Resistance to toxic plants: The right animal in the right pasture at the right time

Authors: Green, Benedict - Ben; Welch, Kevin; Keele, John; McDaneld, Tara; Pfister, James

Submitted to: American Society of Animal Science Annual Meeting
Publication Type: Abstract Only
Publication Acceptance Date: 3/25/2016
Publication Date: 7/21/2016
Citation: Green, B.T., Welch, K.D., Keele, J.W., Mcdaneld, T.G., Pfister, J.A. 2016. Resistance to toxic plants: The right animal in the right pasture at the right time. American Society of Animal Science Annual Meeting. 128 - https://asas.confex.com/asas/jam2016/webprogram/Paper15551.html.

Interpretive Summary: Neurotoxic poisonous plants negatively impact livestock on many western rangelands, which results in annual economic losses of millions of dollars from animal deaths, increased management and treatment costs, and if animals are deferred from grazing, the underutilization of otherwise highly nutritious pastures and rangelands. One potential solution to the problem of toxic plants is to identify and select animals that are “resistant” to neurotoxic plants. Research at the Poisonous Plant Research Laboratory (PPRL) has focused on the physiological effects of two plant species, larkspur (Delphinium spp.) and lupine (Lupinus spp.). There are significant differences in the susceptibility of cattle breeds to larkspur and lupine. For example, when Angus and Hereford cattle were orally dosed with 8 mg/kg d -(methylsuccinimido) anthranoyllycoctonine (MSAL)-type alkaloids in the form of dried ground larkspur, Angus were significantly more resistant to the larkspur-induced fatigue (P < 0.0001, Two-tailed t-test, 33 Angus verses 48 Line 1 Herefords). Breed differences have also been observed for lupine which causes birth defects in cattle by the inhibition of fetal movement. For example, when six pregnant Angus and five pregnant Holstein heifers were orally dosed with 1.1 g/kg dried ground Lupinus leucophyllus and fetal activity monitored via transrectal ultrasonography, there were significantly more fetal movements in Holstein heifers at eight and 12 hours after oral dosing than the Angus heifers (P = 0.0430 and 0.0001 for eight and twelve hours after oral dosing, respectively, linear mixed model analysis). These results provide the basis for phenotypes, which can then be used in the development of a genetic test to facilitate selection of resistant animals, which can then be used to manage the risk of toxic plants.
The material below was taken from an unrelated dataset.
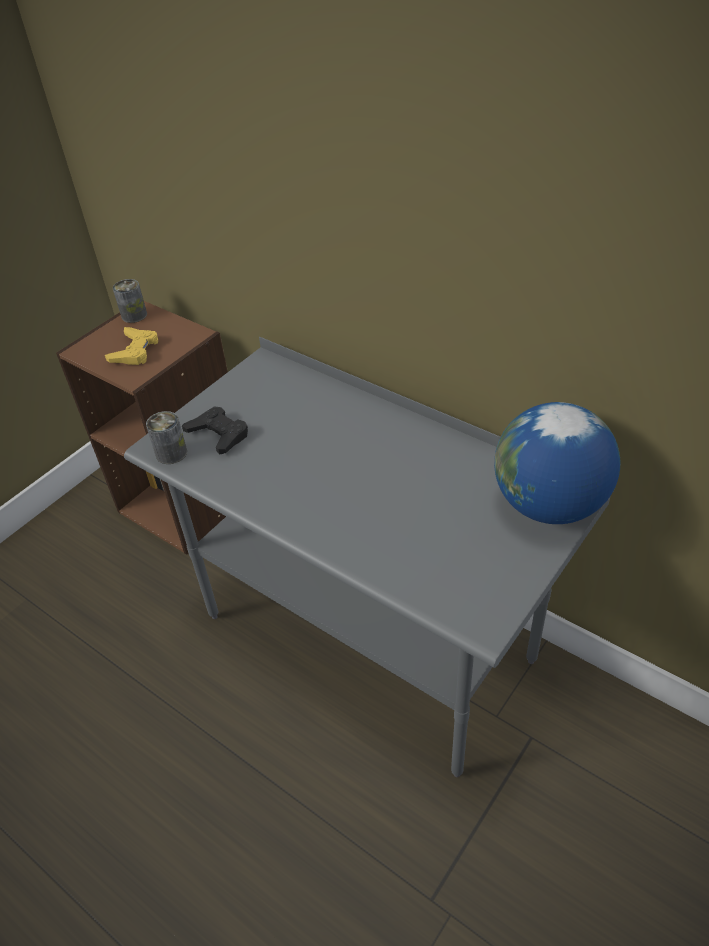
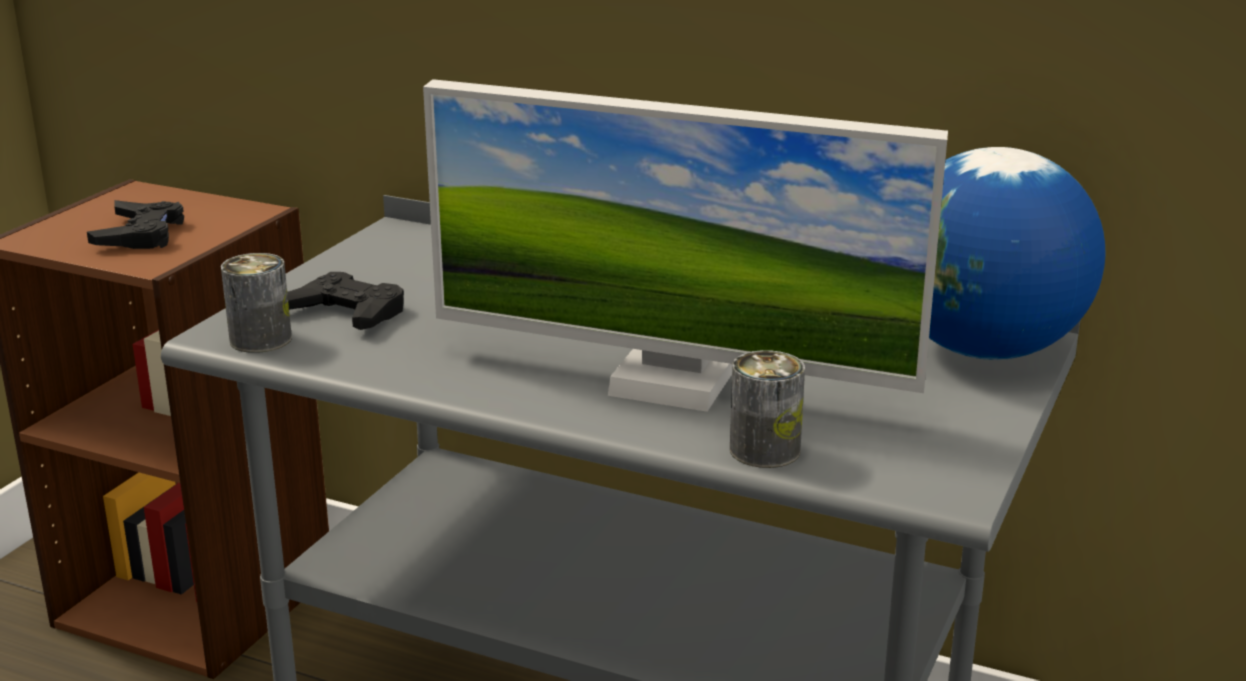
camera: 15 degrees left, 20 degrees down
yellow game controller [105,327,158,365] -> black game controller [87,200,184,249]
can [113,279,147,323] -> can moved to [730,350,805,468]
none -> monitor [423,79,948,412]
Technical Abstract: Neurotoxic poisonous plants negatively impact livestock on many western rangelands, which results in annual economic losses of millions of dollars from animal deaths, increased management and treatment costs, and if animals are deferred from grazing, the underutilization of otherwise highly nutritious pastures and rangelands. One potential solution to the problem of toxic plants is to identify and select animals that are "resistant" to neurotoxic plants. Research at the Poisonous Plant Research Laboratory (PPRL) has focused on the physiological effects of two plant species, larkspur (Delphinium spp.) and lupine (Lupinus spp.). There are significant differences in the susceptibility of cattle breeds to larkspur and lupine. For example, when Angus and Hereford cattle were orally dosed with 8 mg/kg d-(methylsuccinimido) anthranoyllycoctonine (MSAL)-type alkaloids in the form of dried ground larkspur, Angus were significantly more resistant to the larkspur-induced fatigue (P<0.0001, Two-tailed t-test, 33 Angus verses 48 Line 1 Herefords). Breed differences have also been observed for lupine which causes birth defects in cattle by the inhibition of fetal movement. For example, when six pregnant Angus and five pregnant Holstein heifers were orally dosed with 1.1 g/kg dried ground Lupinus leucophyllus and fetal activity monitored via transrectal ultrasonography, there were significantly more fetal movements in Holstein heifers at eight and 12 hours after oral dosing than the Angus heifers (P=0.0430 and 0.0001 for eight and twelve hours after oral dosing, respectively, linear mixed model analysis). These results provide the basis for phenotypes, which can then be used in the development of a genetic test to facilitate selection of resistant animals, which can then be used to manage the risk of toxic plants.